Nonreciprocal electrical transport in linear systems with balanced gain and loss in the bulk

TL;DR

This paper demonstrates that linear quantum wires with balanced gain and loss exhibit nonreciprocal electrical transport when parity symmetry is broken, with inelastic scattering being essential for this effect.

Contribution

It reveals that nonreciprocal transport arises in linear systems with balanced gain and loss, highlighting the role of inelastic scattering and parity-breaking in such phenomena.

Findings

Nonreciprocal current occurs when parity symmetry is broken.

Inelastic scattering is essential for nonreciprocity.

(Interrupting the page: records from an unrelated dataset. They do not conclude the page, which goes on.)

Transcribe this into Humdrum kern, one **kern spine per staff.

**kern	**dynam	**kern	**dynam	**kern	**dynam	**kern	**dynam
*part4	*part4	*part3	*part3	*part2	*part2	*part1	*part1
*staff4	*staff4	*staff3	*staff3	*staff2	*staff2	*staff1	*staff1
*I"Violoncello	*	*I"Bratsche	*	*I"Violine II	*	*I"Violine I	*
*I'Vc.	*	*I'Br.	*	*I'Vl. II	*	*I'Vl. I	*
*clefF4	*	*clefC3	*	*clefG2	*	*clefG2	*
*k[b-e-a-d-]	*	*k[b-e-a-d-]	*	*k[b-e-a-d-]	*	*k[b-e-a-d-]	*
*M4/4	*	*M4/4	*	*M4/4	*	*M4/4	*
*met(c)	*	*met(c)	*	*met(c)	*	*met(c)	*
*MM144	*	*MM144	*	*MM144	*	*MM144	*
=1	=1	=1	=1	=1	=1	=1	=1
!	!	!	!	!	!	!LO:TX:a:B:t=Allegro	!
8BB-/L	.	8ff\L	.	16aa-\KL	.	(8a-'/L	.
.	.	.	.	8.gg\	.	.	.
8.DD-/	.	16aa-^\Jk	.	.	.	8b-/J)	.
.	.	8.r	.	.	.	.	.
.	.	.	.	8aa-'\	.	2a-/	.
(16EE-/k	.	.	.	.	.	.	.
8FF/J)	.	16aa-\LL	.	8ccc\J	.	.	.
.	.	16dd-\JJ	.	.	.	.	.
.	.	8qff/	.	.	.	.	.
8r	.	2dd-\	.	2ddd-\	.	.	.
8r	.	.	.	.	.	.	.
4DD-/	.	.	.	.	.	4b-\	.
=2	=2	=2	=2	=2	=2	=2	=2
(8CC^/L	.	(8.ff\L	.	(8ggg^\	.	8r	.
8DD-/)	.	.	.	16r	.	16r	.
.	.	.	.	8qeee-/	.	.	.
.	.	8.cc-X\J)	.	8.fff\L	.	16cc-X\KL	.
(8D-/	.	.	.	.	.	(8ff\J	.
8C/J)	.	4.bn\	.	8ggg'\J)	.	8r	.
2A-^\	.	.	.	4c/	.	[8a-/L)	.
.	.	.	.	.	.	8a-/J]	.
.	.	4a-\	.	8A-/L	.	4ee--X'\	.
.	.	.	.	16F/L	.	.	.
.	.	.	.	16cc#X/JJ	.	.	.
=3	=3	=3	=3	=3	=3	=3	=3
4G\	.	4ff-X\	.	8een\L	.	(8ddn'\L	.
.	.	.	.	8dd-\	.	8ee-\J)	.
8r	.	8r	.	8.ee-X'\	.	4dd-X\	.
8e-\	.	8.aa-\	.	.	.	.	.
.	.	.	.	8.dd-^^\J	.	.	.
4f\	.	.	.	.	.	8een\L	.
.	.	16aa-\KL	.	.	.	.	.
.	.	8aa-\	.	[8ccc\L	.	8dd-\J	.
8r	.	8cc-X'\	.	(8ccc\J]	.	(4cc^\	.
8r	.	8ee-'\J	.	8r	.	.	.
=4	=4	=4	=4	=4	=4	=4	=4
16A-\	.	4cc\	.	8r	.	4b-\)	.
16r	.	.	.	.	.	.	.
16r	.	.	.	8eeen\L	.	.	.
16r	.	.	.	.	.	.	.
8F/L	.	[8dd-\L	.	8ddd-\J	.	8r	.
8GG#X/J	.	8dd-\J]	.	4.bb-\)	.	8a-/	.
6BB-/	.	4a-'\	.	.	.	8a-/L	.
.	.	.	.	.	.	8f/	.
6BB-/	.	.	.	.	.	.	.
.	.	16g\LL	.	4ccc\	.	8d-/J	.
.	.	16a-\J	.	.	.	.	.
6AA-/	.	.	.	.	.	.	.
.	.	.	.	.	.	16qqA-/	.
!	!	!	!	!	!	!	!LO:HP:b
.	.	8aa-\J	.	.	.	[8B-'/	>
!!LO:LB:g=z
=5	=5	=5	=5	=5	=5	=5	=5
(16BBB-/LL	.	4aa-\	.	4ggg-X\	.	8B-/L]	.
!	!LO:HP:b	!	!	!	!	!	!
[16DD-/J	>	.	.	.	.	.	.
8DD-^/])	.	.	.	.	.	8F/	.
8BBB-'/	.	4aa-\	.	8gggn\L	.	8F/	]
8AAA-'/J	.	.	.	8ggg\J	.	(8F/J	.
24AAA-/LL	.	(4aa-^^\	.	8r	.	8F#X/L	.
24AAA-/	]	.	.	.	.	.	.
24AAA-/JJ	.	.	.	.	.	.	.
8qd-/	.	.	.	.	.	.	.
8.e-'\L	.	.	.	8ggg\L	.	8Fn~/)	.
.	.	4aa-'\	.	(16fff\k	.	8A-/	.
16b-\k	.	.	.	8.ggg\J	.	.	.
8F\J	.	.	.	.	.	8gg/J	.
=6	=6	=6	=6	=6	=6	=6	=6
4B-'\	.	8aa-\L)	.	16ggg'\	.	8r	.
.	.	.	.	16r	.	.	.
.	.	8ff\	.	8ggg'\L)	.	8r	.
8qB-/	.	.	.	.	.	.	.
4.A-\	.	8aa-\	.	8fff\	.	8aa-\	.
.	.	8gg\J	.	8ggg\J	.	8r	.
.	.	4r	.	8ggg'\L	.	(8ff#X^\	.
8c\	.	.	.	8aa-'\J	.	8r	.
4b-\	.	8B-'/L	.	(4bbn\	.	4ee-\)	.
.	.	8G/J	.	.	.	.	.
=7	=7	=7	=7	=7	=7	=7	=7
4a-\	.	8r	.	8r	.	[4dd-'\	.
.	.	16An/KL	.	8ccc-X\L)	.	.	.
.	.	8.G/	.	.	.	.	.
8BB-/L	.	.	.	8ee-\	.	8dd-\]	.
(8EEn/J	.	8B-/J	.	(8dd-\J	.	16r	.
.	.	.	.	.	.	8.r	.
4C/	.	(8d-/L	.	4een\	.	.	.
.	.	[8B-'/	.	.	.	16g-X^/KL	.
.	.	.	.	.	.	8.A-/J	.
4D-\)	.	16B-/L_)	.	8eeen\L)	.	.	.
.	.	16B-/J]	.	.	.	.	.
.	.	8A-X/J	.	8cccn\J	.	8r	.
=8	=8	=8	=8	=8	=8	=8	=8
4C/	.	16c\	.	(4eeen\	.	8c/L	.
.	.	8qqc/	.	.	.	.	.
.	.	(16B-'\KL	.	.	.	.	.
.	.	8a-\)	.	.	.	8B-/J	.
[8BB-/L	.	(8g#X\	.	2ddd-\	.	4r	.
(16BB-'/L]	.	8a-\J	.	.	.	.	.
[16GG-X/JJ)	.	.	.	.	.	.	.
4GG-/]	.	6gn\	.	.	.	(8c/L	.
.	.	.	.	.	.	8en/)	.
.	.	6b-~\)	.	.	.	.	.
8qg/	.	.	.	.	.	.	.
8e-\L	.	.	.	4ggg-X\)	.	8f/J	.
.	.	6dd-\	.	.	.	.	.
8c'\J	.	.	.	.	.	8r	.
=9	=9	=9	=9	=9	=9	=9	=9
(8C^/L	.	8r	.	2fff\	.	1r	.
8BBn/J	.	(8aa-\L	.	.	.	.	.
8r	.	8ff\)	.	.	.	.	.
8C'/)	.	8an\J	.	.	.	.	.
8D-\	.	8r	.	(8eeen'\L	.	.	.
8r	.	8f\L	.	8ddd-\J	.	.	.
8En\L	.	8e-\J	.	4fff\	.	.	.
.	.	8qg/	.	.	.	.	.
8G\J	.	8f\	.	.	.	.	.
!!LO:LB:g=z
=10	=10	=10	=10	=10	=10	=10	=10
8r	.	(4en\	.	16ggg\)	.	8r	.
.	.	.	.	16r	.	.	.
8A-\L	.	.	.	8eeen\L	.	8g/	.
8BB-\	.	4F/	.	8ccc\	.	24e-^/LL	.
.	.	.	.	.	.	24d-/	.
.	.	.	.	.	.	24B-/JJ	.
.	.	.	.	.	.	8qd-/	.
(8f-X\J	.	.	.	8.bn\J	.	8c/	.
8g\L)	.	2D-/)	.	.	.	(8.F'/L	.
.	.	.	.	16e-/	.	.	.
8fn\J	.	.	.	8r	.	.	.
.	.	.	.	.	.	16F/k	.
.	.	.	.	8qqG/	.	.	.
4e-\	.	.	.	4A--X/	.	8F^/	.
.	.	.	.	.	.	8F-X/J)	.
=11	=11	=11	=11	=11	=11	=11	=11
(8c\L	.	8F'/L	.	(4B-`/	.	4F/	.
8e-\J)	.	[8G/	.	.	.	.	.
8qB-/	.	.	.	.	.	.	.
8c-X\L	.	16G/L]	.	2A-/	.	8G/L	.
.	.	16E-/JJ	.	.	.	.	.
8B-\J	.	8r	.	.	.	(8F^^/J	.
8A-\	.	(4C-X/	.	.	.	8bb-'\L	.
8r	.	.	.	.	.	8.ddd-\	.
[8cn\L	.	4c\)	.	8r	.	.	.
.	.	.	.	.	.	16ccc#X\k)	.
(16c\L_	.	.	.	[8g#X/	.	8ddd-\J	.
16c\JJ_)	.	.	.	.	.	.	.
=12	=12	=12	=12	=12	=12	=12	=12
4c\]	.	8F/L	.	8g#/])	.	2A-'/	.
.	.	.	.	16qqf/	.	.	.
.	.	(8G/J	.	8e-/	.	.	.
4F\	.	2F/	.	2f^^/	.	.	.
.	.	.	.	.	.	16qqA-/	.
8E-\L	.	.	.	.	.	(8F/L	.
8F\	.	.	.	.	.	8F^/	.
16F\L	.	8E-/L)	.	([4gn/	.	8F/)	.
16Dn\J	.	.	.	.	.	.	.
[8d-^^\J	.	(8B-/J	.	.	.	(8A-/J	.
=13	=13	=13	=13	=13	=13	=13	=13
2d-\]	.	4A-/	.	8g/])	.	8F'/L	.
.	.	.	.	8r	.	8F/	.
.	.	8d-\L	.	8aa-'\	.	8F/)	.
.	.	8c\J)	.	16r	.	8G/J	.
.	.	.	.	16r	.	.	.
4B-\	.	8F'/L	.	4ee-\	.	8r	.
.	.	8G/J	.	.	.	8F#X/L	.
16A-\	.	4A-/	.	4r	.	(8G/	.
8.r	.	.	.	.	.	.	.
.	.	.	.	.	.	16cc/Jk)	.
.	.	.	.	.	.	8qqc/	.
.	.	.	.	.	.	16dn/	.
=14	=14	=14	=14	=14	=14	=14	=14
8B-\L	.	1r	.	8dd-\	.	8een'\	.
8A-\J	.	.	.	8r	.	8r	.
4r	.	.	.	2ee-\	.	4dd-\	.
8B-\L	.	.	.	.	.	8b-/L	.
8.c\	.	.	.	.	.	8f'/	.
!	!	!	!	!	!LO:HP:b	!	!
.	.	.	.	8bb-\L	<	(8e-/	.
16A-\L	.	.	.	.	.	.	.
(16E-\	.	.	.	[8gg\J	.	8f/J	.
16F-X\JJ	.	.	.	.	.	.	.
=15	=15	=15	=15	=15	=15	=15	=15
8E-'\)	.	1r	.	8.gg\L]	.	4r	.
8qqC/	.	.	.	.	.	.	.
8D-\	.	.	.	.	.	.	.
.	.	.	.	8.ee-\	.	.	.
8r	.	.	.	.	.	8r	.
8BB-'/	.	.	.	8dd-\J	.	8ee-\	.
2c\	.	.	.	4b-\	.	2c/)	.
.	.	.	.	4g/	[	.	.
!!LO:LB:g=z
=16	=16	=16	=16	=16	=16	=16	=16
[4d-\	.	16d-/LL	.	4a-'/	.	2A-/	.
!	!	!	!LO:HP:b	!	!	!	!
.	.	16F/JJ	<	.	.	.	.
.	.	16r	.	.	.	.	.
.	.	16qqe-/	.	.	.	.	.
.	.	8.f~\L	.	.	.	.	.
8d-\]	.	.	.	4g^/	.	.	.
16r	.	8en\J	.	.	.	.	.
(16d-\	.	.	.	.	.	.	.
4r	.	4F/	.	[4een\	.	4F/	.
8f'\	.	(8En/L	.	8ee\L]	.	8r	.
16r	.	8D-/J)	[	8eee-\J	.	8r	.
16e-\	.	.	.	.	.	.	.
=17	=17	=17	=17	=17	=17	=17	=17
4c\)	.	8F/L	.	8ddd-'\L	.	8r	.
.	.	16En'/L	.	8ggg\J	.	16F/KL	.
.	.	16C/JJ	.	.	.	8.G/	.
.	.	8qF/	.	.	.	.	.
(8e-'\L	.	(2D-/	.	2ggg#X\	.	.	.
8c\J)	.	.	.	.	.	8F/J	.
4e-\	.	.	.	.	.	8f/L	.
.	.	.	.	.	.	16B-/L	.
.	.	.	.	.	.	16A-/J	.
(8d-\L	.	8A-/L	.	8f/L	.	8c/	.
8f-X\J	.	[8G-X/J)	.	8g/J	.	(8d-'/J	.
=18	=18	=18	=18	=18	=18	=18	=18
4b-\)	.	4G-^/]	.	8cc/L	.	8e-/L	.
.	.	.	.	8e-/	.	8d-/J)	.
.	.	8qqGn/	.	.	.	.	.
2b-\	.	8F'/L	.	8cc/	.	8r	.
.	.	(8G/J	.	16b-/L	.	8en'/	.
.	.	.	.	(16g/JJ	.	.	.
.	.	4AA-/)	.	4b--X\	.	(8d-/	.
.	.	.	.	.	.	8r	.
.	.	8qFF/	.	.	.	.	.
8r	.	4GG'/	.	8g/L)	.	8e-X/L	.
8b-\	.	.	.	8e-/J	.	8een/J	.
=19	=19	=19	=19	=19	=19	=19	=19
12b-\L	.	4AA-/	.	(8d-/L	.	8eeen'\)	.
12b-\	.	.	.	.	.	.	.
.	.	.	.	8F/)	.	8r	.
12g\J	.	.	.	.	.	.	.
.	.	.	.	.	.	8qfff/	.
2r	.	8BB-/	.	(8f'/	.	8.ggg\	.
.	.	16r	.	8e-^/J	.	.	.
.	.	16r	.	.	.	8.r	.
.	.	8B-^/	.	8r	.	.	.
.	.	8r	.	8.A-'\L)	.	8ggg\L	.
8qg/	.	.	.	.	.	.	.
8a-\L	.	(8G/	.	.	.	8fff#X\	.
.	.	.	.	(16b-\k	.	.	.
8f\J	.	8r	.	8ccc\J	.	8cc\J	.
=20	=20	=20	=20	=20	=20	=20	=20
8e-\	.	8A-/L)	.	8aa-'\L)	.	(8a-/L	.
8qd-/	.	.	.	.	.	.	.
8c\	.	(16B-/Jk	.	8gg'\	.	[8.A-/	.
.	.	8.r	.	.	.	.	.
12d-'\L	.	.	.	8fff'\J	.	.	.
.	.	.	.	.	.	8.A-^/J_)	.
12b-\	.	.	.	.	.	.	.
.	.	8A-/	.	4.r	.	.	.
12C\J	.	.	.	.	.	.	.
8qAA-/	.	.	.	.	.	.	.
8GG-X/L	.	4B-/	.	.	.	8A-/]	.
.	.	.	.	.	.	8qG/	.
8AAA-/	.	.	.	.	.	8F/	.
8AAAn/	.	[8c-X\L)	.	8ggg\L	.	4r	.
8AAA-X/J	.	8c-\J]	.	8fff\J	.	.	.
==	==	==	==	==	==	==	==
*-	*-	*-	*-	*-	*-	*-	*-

Nonreciprocity oscillates with wire length and can vanish at specific lengths.

Abstract

We investigate electrical transport in a quantum wire of $N$ sites connected to an equal number $(N_i/2)$ of sources and drains of charges in bulk. Each source and drain injects and extracts charges at the same rate, respectively. We show that the linear-response electrical current is nonreciprocal in such a system when the arrangement of sources and drains breaks the system's parity. We prove that inelastic scattering is essential for nonreciprocity in this system. For this, we invoke a master equation description of classical charge transport in a similar system. The nonreciprocal current in quantum wire matches that in the classical model for $N_i/N \sim 1$, generating a finite scattering length much smaller than the length of the wire. The nonreciprocity in the quantum wire oscillates with wire length when $N_i/N \ll 1$, and it can vanish at specific lengths.